» **Your goal**: A word-for-word copy of the entries, with the images left out, is what you should write.

» **Provided data**:
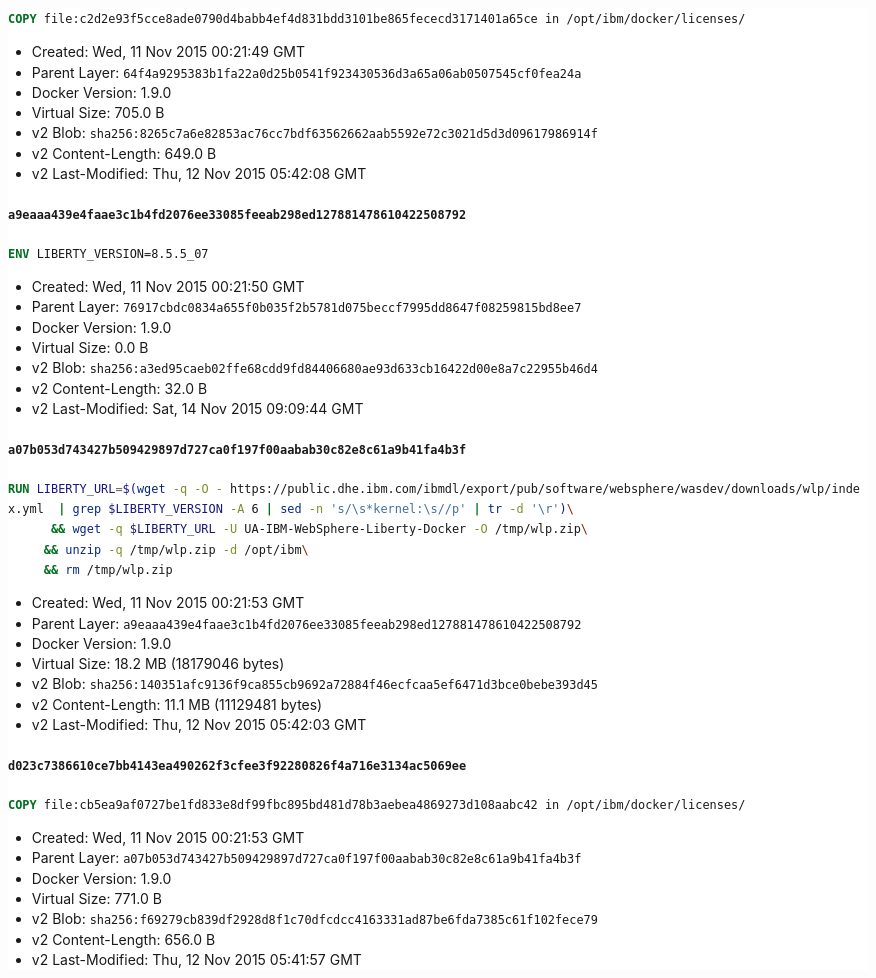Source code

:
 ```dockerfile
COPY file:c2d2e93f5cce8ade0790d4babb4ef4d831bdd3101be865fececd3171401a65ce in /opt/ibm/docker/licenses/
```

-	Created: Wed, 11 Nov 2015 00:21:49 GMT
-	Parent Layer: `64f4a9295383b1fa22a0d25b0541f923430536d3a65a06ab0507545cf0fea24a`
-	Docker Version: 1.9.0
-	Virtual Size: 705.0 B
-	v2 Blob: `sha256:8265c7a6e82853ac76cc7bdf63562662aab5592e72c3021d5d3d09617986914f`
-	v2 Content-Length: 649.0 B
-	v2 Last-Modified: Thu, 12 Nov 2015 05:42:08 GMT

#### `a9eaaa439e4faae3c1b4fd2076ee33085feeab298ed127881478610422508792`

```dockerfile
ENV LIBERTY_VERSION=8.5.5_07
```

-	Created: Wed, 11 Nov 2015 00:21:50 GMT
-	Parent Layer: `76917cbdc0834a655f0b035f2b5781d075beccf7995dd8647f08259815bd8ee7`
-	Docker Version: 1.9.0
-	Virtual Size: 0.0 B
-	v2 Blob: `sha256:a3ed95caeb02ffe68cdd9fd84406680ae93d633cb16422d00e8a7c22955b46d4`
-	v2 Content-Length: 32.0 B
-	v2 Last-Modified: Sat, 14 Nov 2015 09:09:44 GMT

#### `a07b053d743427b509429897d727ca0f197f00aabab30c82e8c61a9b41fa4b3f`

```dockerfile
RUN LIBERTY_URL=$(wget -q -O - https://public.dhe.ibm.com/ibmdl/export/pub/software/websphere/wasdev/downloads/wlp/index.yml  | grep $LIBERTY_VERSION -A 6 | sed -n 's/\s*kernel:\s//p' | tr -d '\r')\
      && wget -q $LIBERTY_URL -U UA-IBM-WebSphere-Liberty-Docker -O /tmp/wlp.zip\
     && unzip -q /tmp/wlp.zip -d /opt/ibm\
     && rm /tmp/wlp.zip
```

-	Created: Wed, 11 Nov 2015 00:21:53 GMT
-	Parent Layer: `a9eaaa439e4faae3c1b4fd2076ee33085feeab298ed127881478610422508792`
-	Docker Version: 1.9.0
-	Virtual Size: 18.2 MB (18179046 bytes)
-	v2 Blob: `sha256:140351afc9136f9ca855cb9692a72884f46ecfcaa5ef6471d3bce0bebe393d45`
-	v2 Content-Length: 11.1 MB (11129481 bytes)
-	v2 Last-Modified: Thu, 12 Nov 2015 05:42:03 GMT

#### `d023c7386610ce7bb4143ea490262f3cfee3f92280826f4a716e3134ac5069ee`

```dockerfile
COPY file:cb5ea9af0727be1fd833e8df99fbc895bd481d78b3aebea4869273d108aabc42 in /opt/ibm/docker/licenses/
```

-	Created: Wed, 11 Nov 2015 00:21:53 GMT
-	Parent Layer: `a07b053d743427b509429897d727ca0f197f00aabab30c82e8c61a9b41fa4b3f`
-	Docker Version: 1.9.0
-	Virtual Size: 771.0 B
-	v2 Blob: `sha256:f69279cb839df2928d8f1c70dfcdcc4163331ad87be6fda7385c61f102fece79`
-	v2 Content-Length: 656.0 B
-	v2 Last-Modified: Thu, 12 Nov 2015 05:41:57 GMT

» **Task result**:
Source code

:
 ```dockerfile
COPY file:c2d2e93f5cce8ade0790d4babb4ef4d831bdd3101be865fececd3171401a65ce in /opt/ibm/docker/licenses/
```

-	Created: Wed, 11 Nov 2015 00:21:49 GMT
-	Parent Layer: `64f4a9295383b1fa22a0d25b0541f923430536d3a65a06ab0507545cf0fea24a`
-	Docker Version: 1.9.0
-	Virtual Size: 705.0 B
-	v2 Blob: `sha256:8265c7a6e82853ac76cc7bdf63562662aab5592e72c3021d5d3d09617986914f`
-	v2 Content-Length: 649.0 B
-	v2 Last-Modified: Thu, 12 Nov 2015 05:42:08 GMT

#### `a9eaaa439e4faae3c1b4fd2076ee33085feeab298ed127881478610422508792`

```dockerfile
ENV LIBERTY_VERSION=8.5.5_07
```

-	Created: Wed, 11 Nov 2015 00:21:50 GMT
-	Parent Layer: `76917cbdc0834a655f0b035f2b5781d075beccf7995dd8647f08259815bd8ee7`
-	Docker Version: 1.9.0
-	Virtual Size: 0.0 B
-	v2 Blob: `sha256:a3ed95caeb02ffe68cdd9fd84406680ae93d633cb16422d00e8a7c22955b46d4`
-	v2 Content-Length: 32.0 B
-	v2 Last-Modified: Sat, 14 Nov 2015 09:09:44 GMT

#### `a07b053d743427b509429897d727ca0f197f00aabab30c82e8c61a9b41fa4b3f`

```dockerfile
RUN LIBERTY_URL=$(wget -q -O - https://public.dhe.ibm.com/ibmdl/export/pub/software/websphere/wasdev/downloads/wlp/index.yml  | grep $LIBERTY_VERSION -A 6 | sed -n 's/\s*kernel:\s//p' | tr -d '\r')\
      && wget -q $LIBERTY_URL -U UA-IBM-WebSphere-Liberty-Docker -O /tmp/wlp.zip\
     && unzip -q /tmp/wlp.zip -d /opt/ibm\
     && rm /tmp/wlp.zip
```

-	Created: Wed, 11 Nov 2015 00:21:53 GMT
-	Parent Layer: `a9eaaa439e4faae3c1b4fd2076ee33085feeab298ed127881478610422508792`
-	Docker Version: 1.9.0
-	Virtual Size: 18.2 MB (18179046 bytes)
-	v2 Blob: `sha256:140351afc9136f9ca855cb9692a72884f46ecfcaa5ef6471d3bce0bebe393d45`
-	v2 Content-Length: 11.1 MB (11129481 bytes)
-	v2 Last-Modified: Thu, 12 Nov 2015 05:42:03 GMT

#### `d023c7386610ce7bb4143ea490262f3cfee3f92280826f4a716e3134ac5069ee`

```dockerfile
COPY file:cb5ea9af0727be1fd833e8df99fbc895bd481d78b3aebea4869273d108aabc42 in /opt/ibm/docker/licenses/
```

-	Created: Wed, 11 Nov 2015 00:21:53 GMT
-	Parent Layer: `a07b053d743427b509429897d727ca0f197f00aabab30c82e8c61a9b41fa4b3f`
-	Docker Version: 1.9.0
-	Virtual Size: 771.0 B
-	v2 Blob: `sha256:f69279cb839df2928d8f1c70dfcdcc4163331ad87be6fda7385c61f102fece79`
-	v2 Content-Length: 656.0 B
-	v2 Last-Modified: Thu, 12 Nov 2015 05:41:57 GMT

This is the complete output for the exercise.